Your assignment.
Render the lines from the one containing "# 2. Activities" through the end of the entries as a JSON list of strings, one string per line, with blank lines left out.

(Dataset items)
::::::
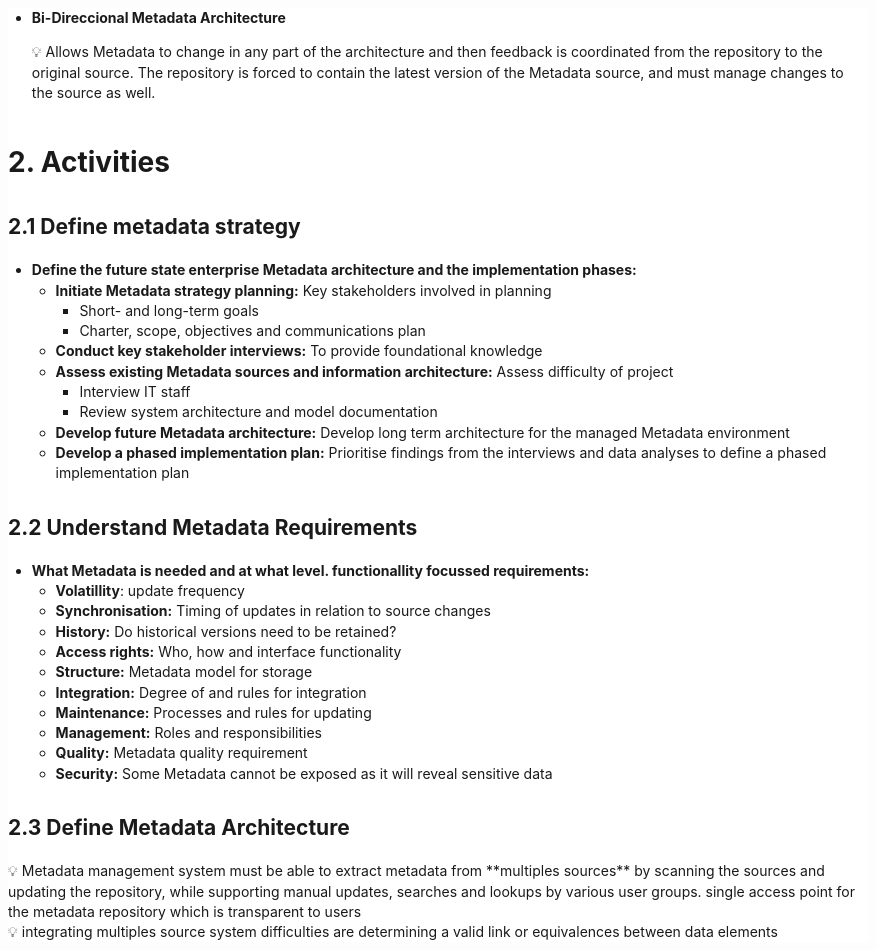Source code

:- **Bi-Direccional Metadata Architecture**
    
    <aside>
    💡 Allows Metadata to change in any part of the architecture and then feedback is coordinated from the repository to the original source. The repository is forced to contain the latest version of the Metadata source, and must manage changes to the source as well.
    
    </aside>
    

# 2. Activities

## 2.1 Define metadata strategy

- **Define the future state enterprise Metadata architecture and the implementation phases:**
    - **Initiate Metadata strategy planning:** Key stakeholders involved in planning
        - Short- and long-term goals
        - Charter, scope, objectives and communications plan
    - **Conduct key stakeholder interviews:** To provide foundational knowledge
    - **Assess existing Metadata sources and information architecture:** Assess difficulty of project
        - Interview IT staff
        - Review system architecture and model documentation
    - **Develop future Metadata architecture:** Develop long term architecture for the managed Metadata environment
    - **Develop a phased implementation plan:** Prioritise findings from the interviews and data analyses to define a phased implementation plan

## 2.2 Understand Metadata Requirements

- **What Metadata is needed and at what level. functionallity focussed requirements:**
    - **Volatillity**: update frequency
    - **Synchronisation:** Timing of updates in relation to source changes
    - **History:** Do historical versions need to be retained?
    - **Access rights:** Who, how and interface functionality
    - **Structure:** Metadata model for storage
    - **Integration:** Degree of and rules for integration
    - **Maintenance:** Processes and rules for updating
    - **Management:** Roles and responsibilities
    - **Quality:** Metadata quality requirement
    - **Security:** Some Metadata cannot be exposed as it will reveal sensitive data

## 2.3 Define Metadata Architecture

<aside>
💡 Metadata management system must be able to extract metadata from **multiples sources** by scanning the sources and updating the repository, while supporting manual updates, searches and lookups by various user groups. single access point for the metadata repository which is transparent to users

</aside>

<aside>
💡 integrating multiples source system difficulties are determining a valid link or equivalences between data elements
::::::
Exercise result.
[
  "# 2. Activities",
  "## 2.1 Define metadata strategy",
  "- **Define the future state enterprise Metadata architecture and the implementation phases:**",
  "    - **Initiate Metadata strategy planning:** Key stakeholders involved in planning",
  "        - Short- and long-term goals",
  "        - Charter, scope, objectives and communications plan",
  "    - **Conduct key stakeholder interviews:** To provide foundational knowledge",
  "    - **Assess existing Metadata sources and information architecture:** Assess difficulty of project",
  "        - Interview IT staff",
  "        - Review system architecture and model documentation",
  "    - **Develop future Metadata architecture:** Develop long term architecture for the managed Metadata environment",
  "    - **Develop a phased implementation plan:** Prioritise findings from the interviews and data analyses to define a phased implementation plan",
  "## 2.2 Understand Metadata Requirements",
  "- **What Metadata is needed and at what level. functionallity focussed requirements:**",
  "    - **Volatillity**: update frequency",
  "    - **Synchronisation:** Timing of updates in relation to source changes",
  "    - **History:** Do historical versions need to be retained?",
  "    - **Access rights:** Who, how and interface functionality",
  "    - **Structure:** Metadata model for storage",
  "    - **Integration:** Degree of and rules for integration",
  "    - **Maintenance:** Processes and rules for updating",
  "    - **Management:** Roles and responsibilities",
  "    - **Quality:** Metadata quality requirement",
  "    - **Security:** Some Metadata cannot be exposed as it will reveal sensitive data",
  "## 2.3 Define Metadata Architecture",
  "<aside>",
  "💡 Metadata management system must be able to extract metadata from **multiples sources** by scanning the sources and updating the repository, while supporting manual updates, searches and lookups by various user groups. single access point for the metadata repository which is transparent to users",
  "</aside>",
  "<aside>",
  "💡 integrating multiples source system difficulties are determining a valid link or equivalences between data elements"
]